Associé au Plan de sauvegarde des demeures campagnardes du National Trust dès son lancement en 1936, c’est à lui seul ou presque qu’avait incombé la tâche de convaincre des propriétaires méfiants, désespérés, parfois d’un archaïsme médiéval, d’abandonner totalement d’inestimables domaines familiaux au Trust, celle d’évaluer la valeur architecturale de chaque demeure, l’importance de leurs biens meubles et des terres, celle enfin de négocier pour eux un avenir qui fût, selon la première loi du National Trust de 1907, sûr et « inaliénable ».

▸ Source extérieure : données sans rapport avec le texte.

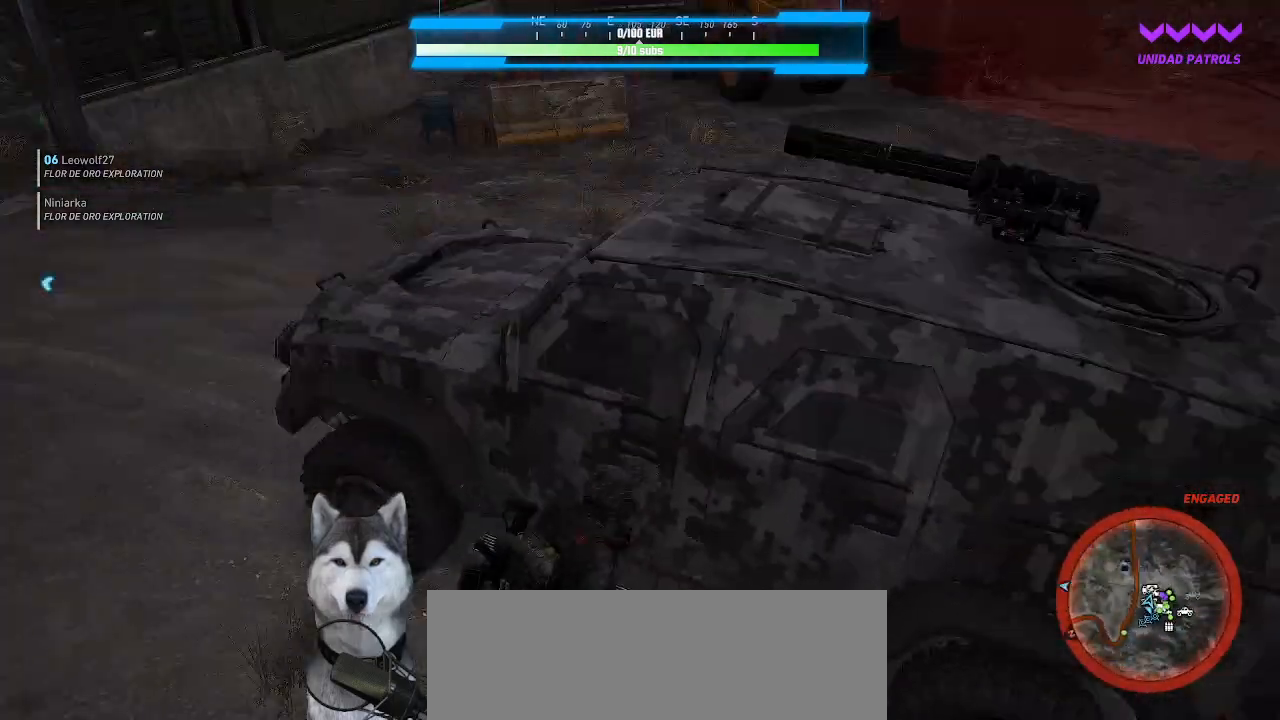
{"keys": [], "mouse": [], "events": [[200, "e", "up"]]}
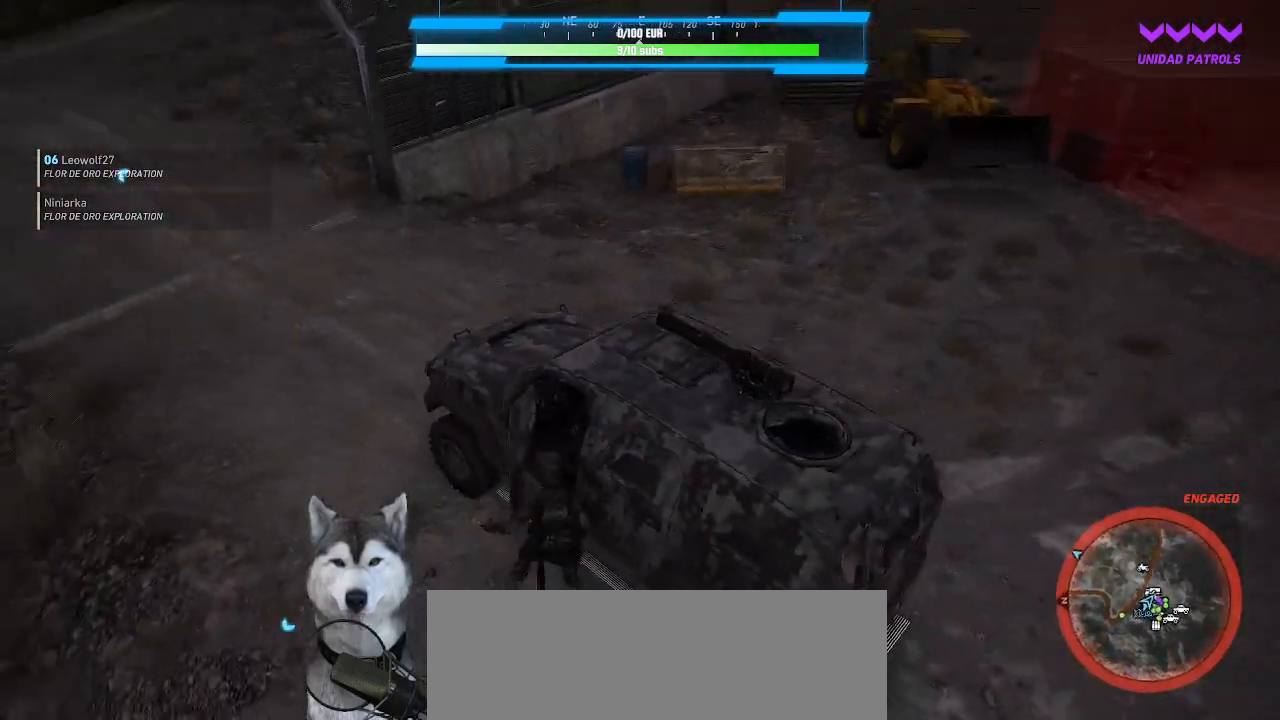
{"keys": [], "mouse": [], "events": []}
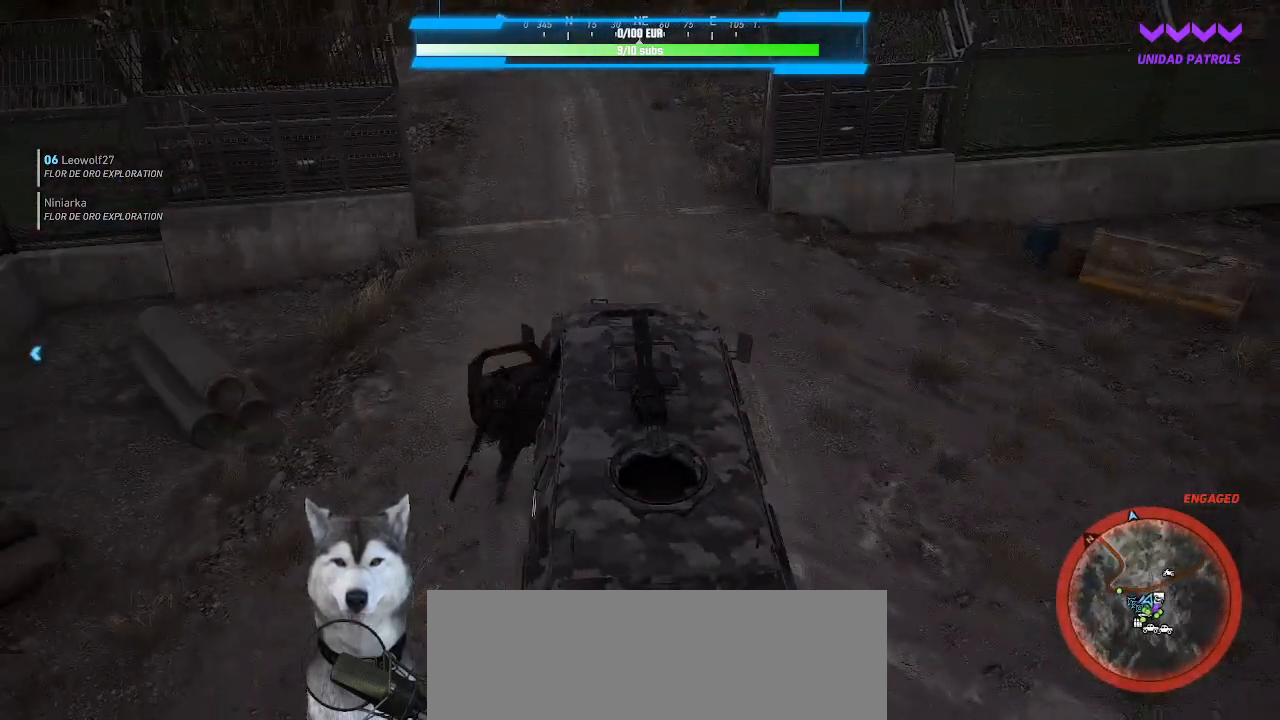
{"keys": [], "mouse": [], "events": []}
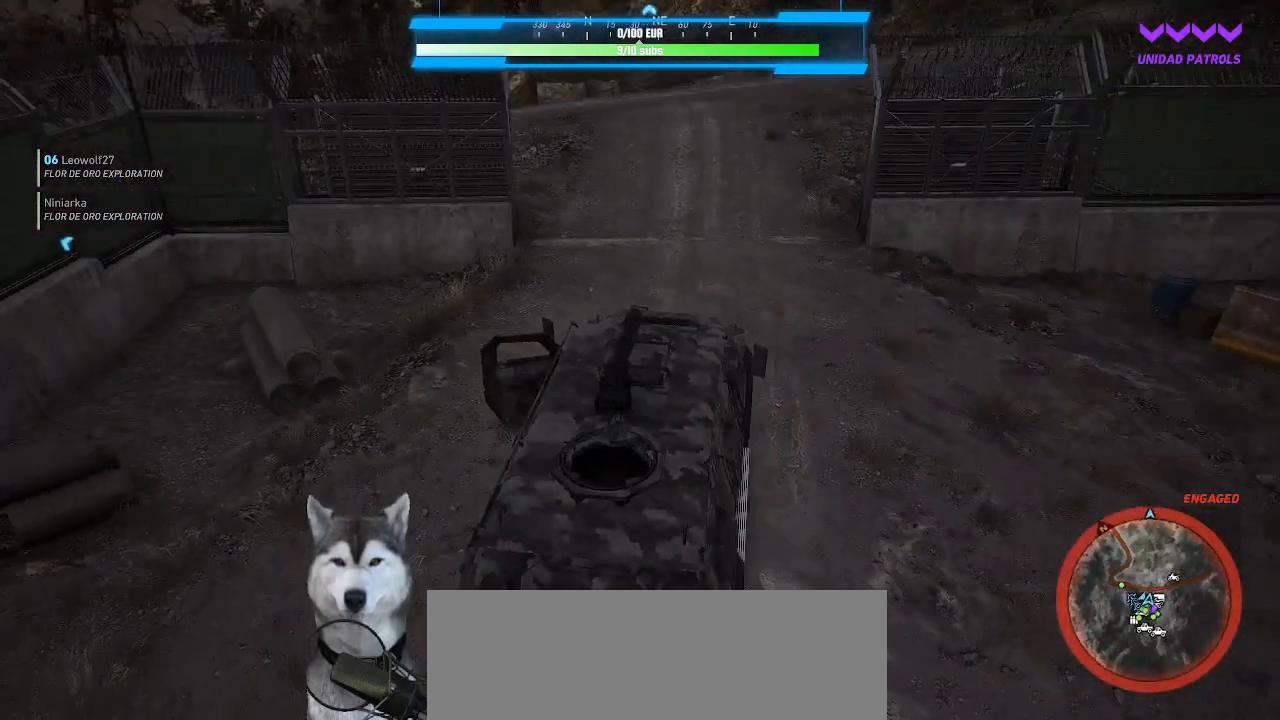
{"keys": ["w"], "mouse": [], "events": [[367, "w", "down"]]}
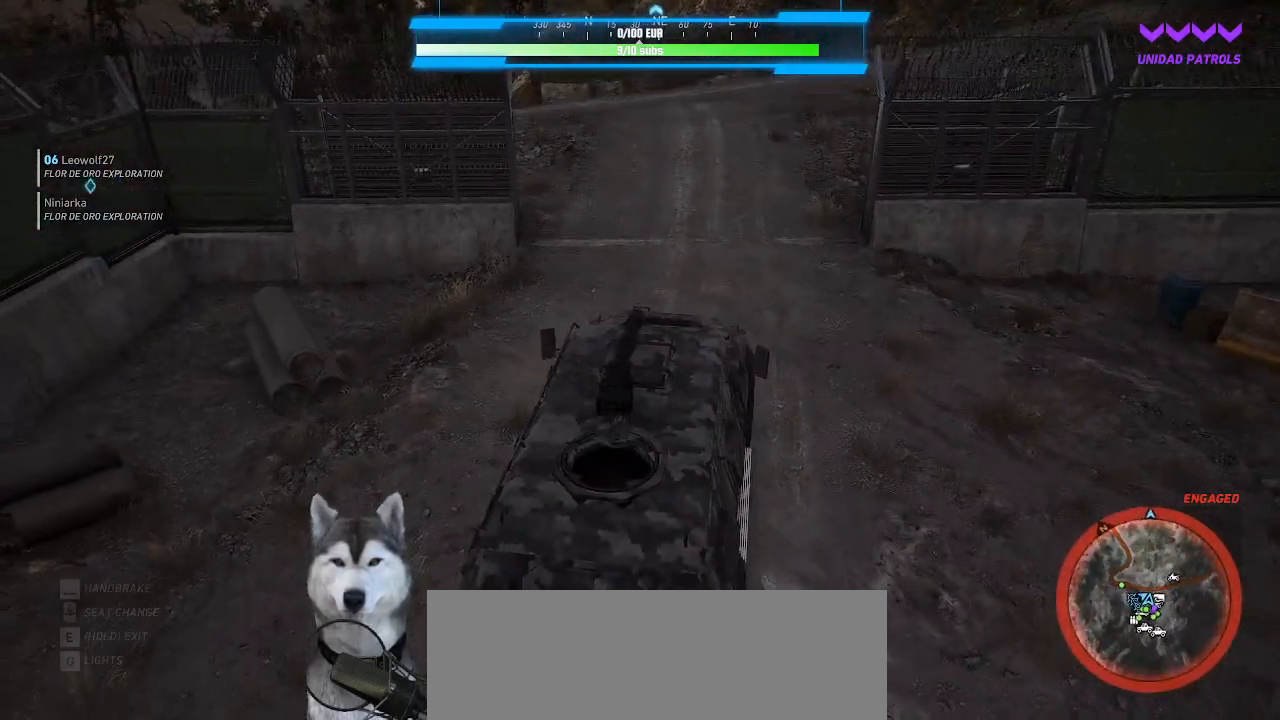
{"keys": ["w"], "mouse": [], "events": []}
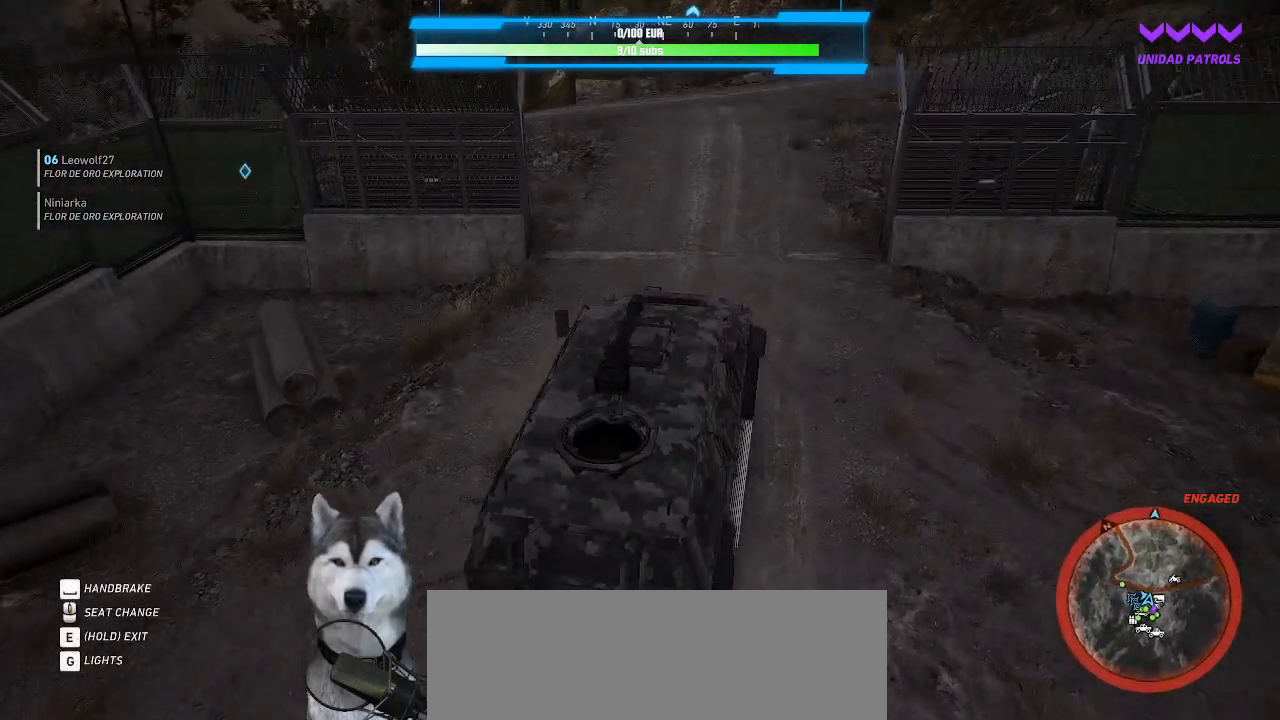
{"keys": ["a", "w"], "mouse": [], "events": [[34, "a", "down"], [167, "a", "up"], [434, "a", "down"]]}
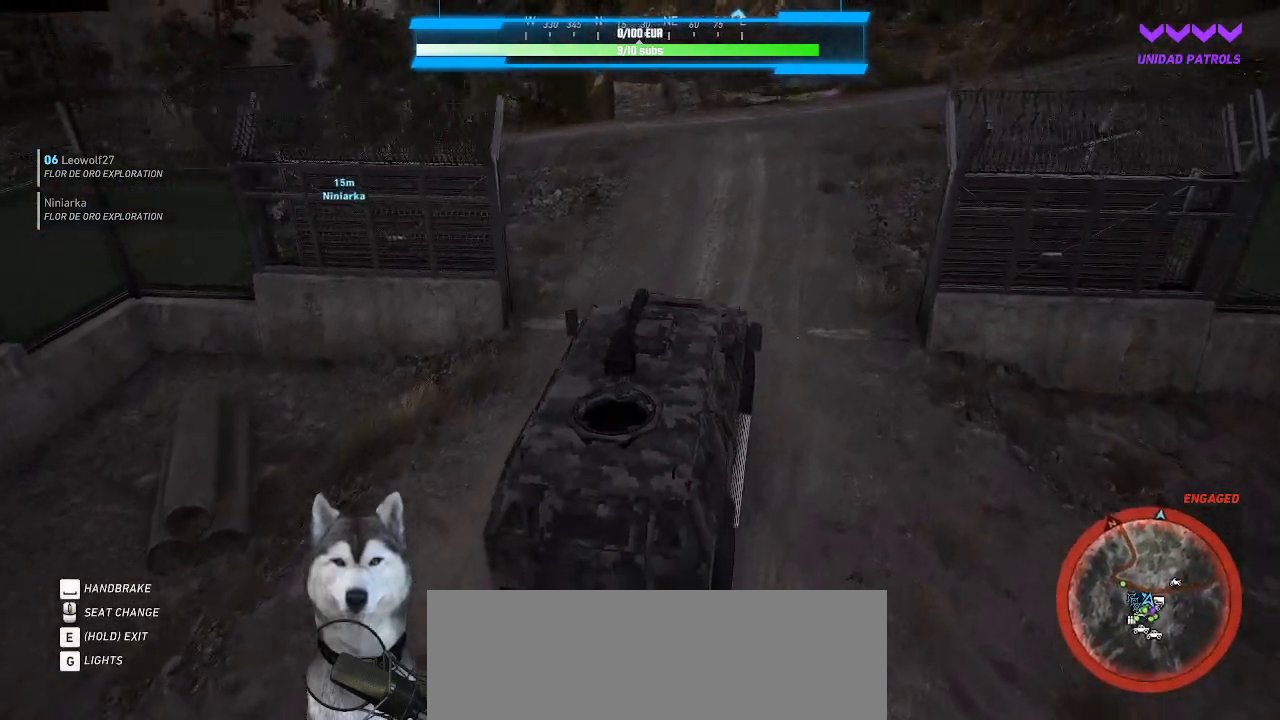
{"keys": [], "mouse": [], "events": [[34, "a", "up"], [34, "w", "up"]]}
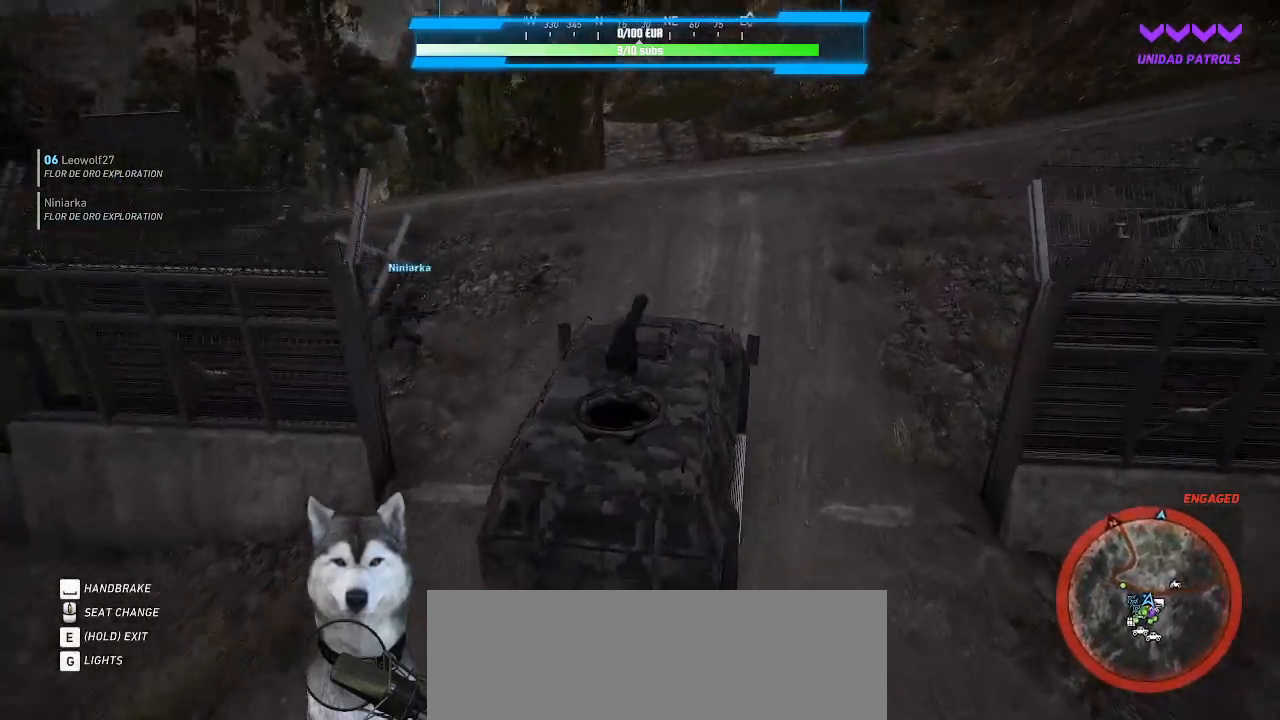
{"keys": [], "mouse": [], "events": [[100, "s", "down"], [434, "s", "up"]]}
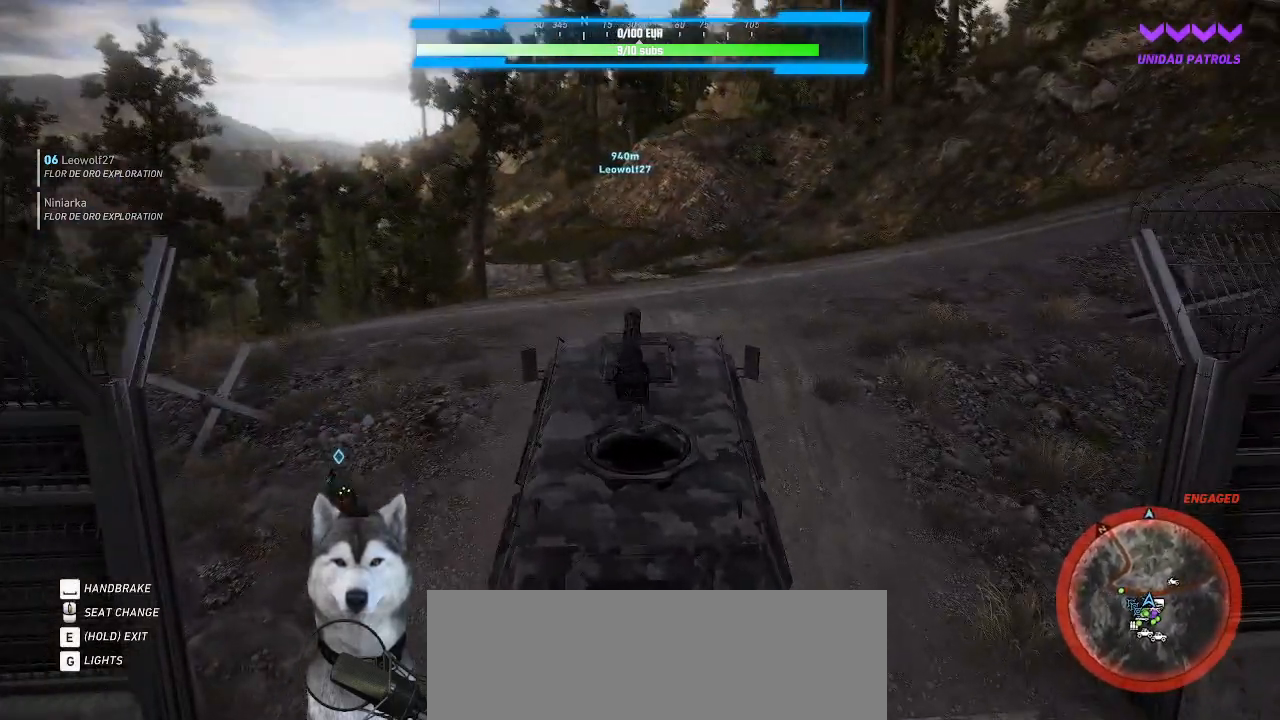
{"keys": [], "mouse": [], "events": []}
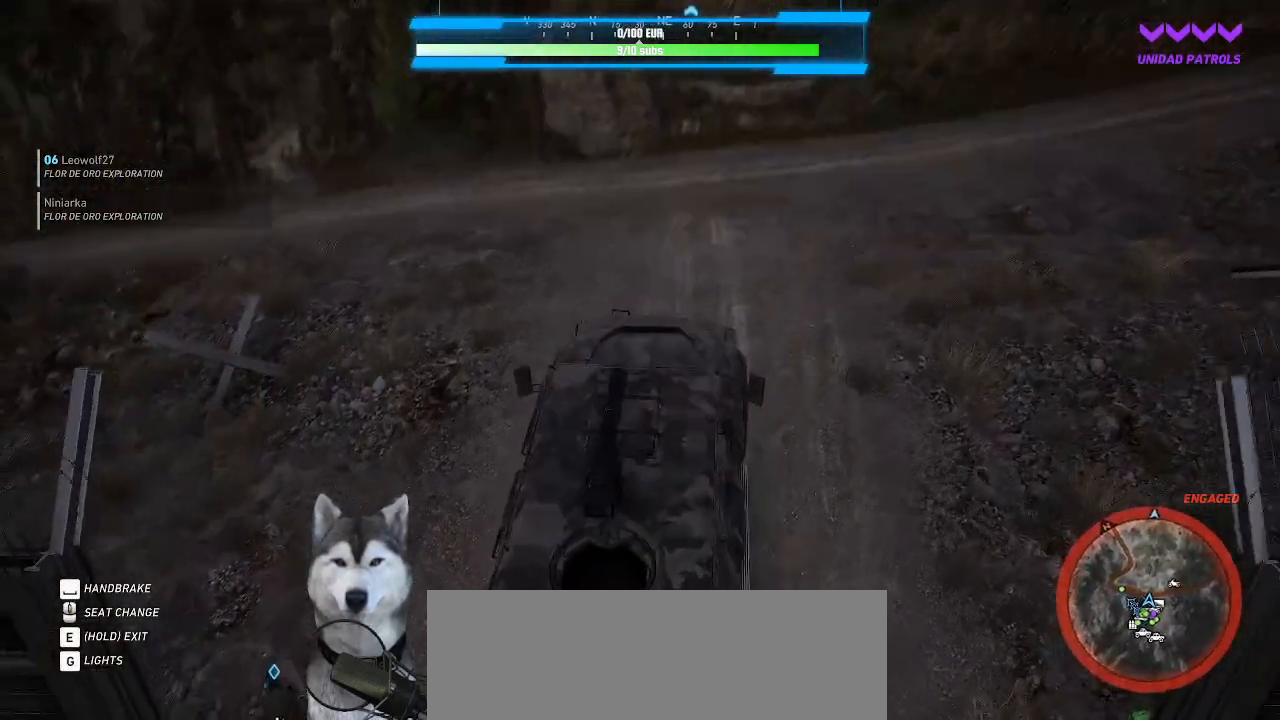
{"keys": [], "mouse": [], "events": []}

Grâce à son truchement, la nature de l’agence changea complètement et, au moment où tous prédisaient la mort des demeures campagnardes, il en sauva beaucoup de l’extinction, de la destruction totale ou du vandalisme, d’une transformation en club, en école de police, hôtel ou ruine pittoresque après la dispersion définitive de leur contenu et de leur histoire. Si l’Angleterre a la réputation de veiller sur son paysage historique, c’est beaucoup à lui qu’elle le doit : sous sa direction attentive, le Trust inventa après-guerre l’ouverture au public des demeures historiques, laquelle initia à son tour le boom des « châteaux nationaux » dans les années soixante.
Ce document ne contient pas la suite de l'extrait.